Economia dell'Impero romano

Le vie del commercio romano attorno alla fine del II secolo.

Nei primi due secoli dell'Impero romano lo sviluppo dell'economia si era basato essenzialmente sulle conquiste militari, che avevano procurato terre da distribuire ai legionari oppure ai ricchi senatori, merci da commerciare e inoltre schiavi da sfruttare in lavori a costo zero.[1] Per questo motivo l'economia appariva prospera ("secolo d'oro"). In realtà restava in una condizione di stagnazione, che divenne decadenza (declino della produzione agricola e contrazione dei grandi flussi commerciali) con la conclusione della fase delle grandi guerre di conquista (116 d.C., conquista romana di Ctesifonte, capitale dell'impero partico).

L'Impero romano, infatti, da un lato si dimostrò incapace di realizzare uno sviluppo economico endogeno (non dipendente dalle conquiste) e dall'altro di ovviare all'aumento dei costi della spesa pubblica (la vera radice della crisi fu l'incremento del costo dell'esercito e della burocrazia) con un sistema fiscale più efficiente che oppressivo. La grave crisi che ne conseguì ne provocò gradualmente la decadenza, fino ad arrivare nel V secolo d.C. alla caduta della parte occidentale ad opera di popolazioni germaniche[2].

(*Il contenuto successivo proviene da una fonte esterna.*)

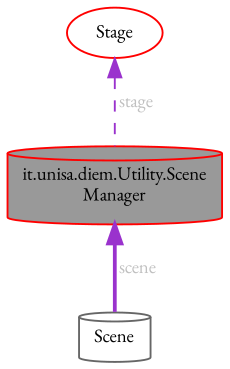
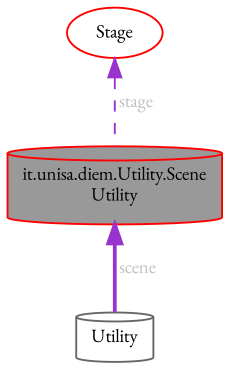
  digraph {
    fontname="EB Garamond"
    node [color=red fillcolor=white fontname="EB Garamond" fontsize=10 shape=cylinder style=filled]
    edge [color=darkorchid3 dir=back fontcolor=grey fontname="EB Garamond" fontsize=10 labelfontname=Helvetica labelfontsize=10]
-   n1 [fillcolor=grey60 fontcolor=black height=0.2 label="it.unisa.diem.Utility.Scene\lManager" width=0.4]
-   n2 [color=gray40 height=0.2 label=Scene width=0.4]
+   n1 [fillcolor=grey60 fontcolor=black height=0.2 label="it.unisa.diem.Utility.Scene\lUtility" width=0.4]
+   n2 [color=gray40 height=0.2 label=Utility width=0.4]
    n3 [height=0.2 label=Stage shape=ellipse width=0.4]
    n1 -> n2 [label=" scene" style=bold]
    n3 -> n1 [label=" stage" style=dashed]
  }
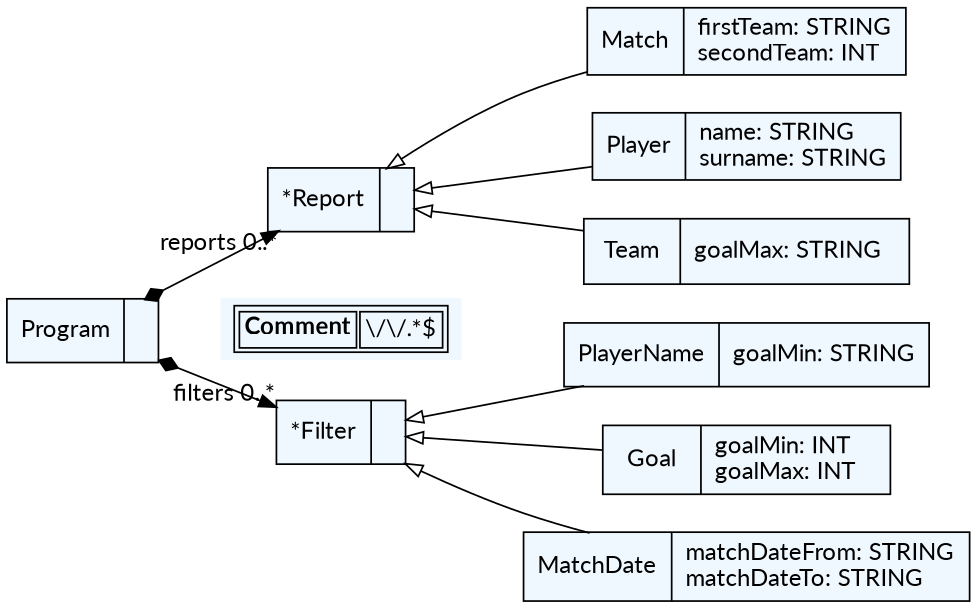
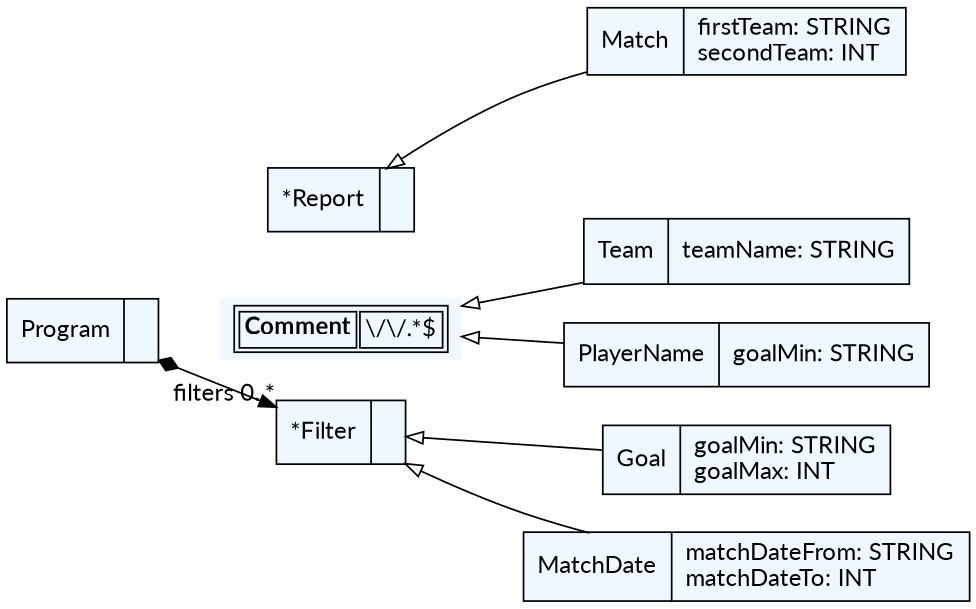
  digraph {
    fontname=Lato
    fontsize=8
    nodesep=0.3
    rankdir=LR
    node [fillcolor=aliceblue fontname=Lato shape=record style=filled]
    edge [arrowtail=empty dir=back fontname=Lato]
    n1 [label="{Program|}"]
    n2 [label="{*Report|}"]
    n3 [label="{*Filter|}"]
    n4 [label="{Match|firstTeam: STRING\lsecondTeam: INT\l}"]
-   n5 [label="{Team|goalMax: STRING\l}"]
-   n6 [label="{Player|name: STRING\lsurname: STRING\l}"]
-   n7 [label="{Goal|goalMin: INT\lgoalMax: INT\l}"]
+   n5 [label="{Team|teamName: STRING\l}"]
+   n7 [label="{Goal|goalMin: STRING\lgoalMax: INT\l}"]
    n8 [label="{PlayerName|goalMin: STRING\l}"]
-   n9 [label="{MatchDate|matchDateFrom: STRING\lmatchDateTo: STRING\l}"]
+   n9 [label="{MatchDate|matchDateFrom: STRING\lmatchDateTo: INT\l}"]
    n10 [label=< <table> 	<tr> 		<td><b>Comment</b></td><td>\/\/.*$</td> 	</tr> </table> > shape=plaintext]
-   n1 -> n2 [arrowtail=diamond dir=both headlabel="reports 0..*"]
    n1 -> n3 [arrowtail=diamond dir=both headlabel="filters 0..*"]
    n2 -> n4
-   n2 -> n5
-   n2 -> n6
+   n10 -> n5
    n3 -> n7
-   n3 -> n8
+   n10 -> n8
    n3 -> n9
  }
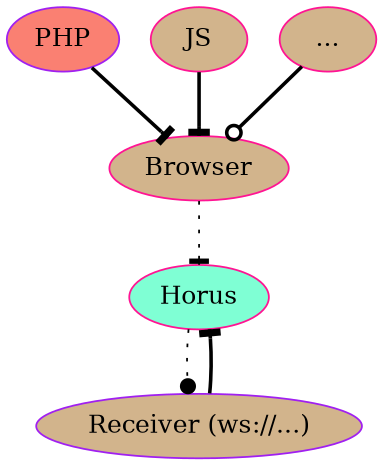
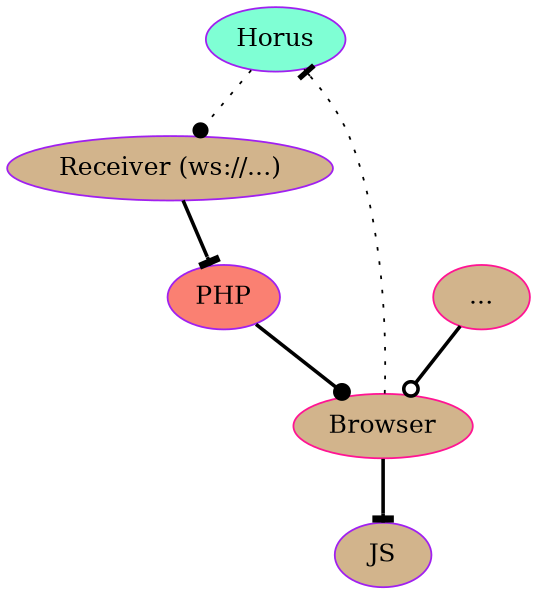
  strict digraph {
    rankdir=TB
    node [color=purple fillcolor=tan style=filled]
    edge [arrowhead=tee style=bold]
-   n1 [color=deeppink fillcolor=aquamarine label=Horus]
+   n1 [fillcolor=aquamarine label=Horus]
    n2 [label="Receiver (ws://...)"]
    n3 [color=deeppink label=Browser]
    n4 [fillcolor=salmon label=PHP]
-   n5 [color=deeppink label=JS]
+   n5 [label=JS]
    n6 [color=deeppink label="..."]
    n1 -> n2 [arrowhead=dot style=dotted]
-   n2 -> n1
+   n2 -> n4
    n3 -> n1 [style=dotted]
-   n4 -> n3
-   n5 -> n3
+   n4 -> n3 [arrowhead=dot]
+   n3 -> n5
    n6 -> n3 [arrowhead=odot]
  }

  1. ^ «Sistema agrario-mercantile a base schiavistica», con questa formula A. Schiavone definisce il sistema economico-sociale della prima età imperiale di Roma antica (Momigliano e Schiavone, Storia di Roma, Einaudi, 1988).
  2. ^ Secondo A. Fusari il sistema economico dell'età imperiale era destinato alla stagnazione in quanto i due elementi che lo componevano, l'agricoltura ed il commercio, e la sua base energetica principale, gli schiavi, non erano integrati in un mercato unico come nell'economia capitalistica, e la sua alimentazione non derivava se non in minima parte dal surplus reinvestito nel mercato (accumulazione endogena promossa da fattori agenti all'interno del sistema), bensì dall'afflusso di risorse esterne (accumulazione esogena), frutto della rapina, delle guerre e dello sfruttamento delle province. Inoltre l'ordine equestre, che avrebbe potuto contrapporsi all'aristocrazia terriera e guerriera come classe sociale che basasse il proprio potere, la propria ricchezza e la propria identità di classe proprio sullo sviluppo di un sistema imprenditoriale mercantilistico ed industriale, non aspirò mai a sostituirsi all'aristocrazia nell'acquisizione del potere (come avrebbe fatto un'autentica classe borghese), bensì a farne parte, reinvestendo il "surplus commerciale" nell'acquisizione di una rendita fondiaria (A. Fusari, L'avventura umana, Seam, 2000).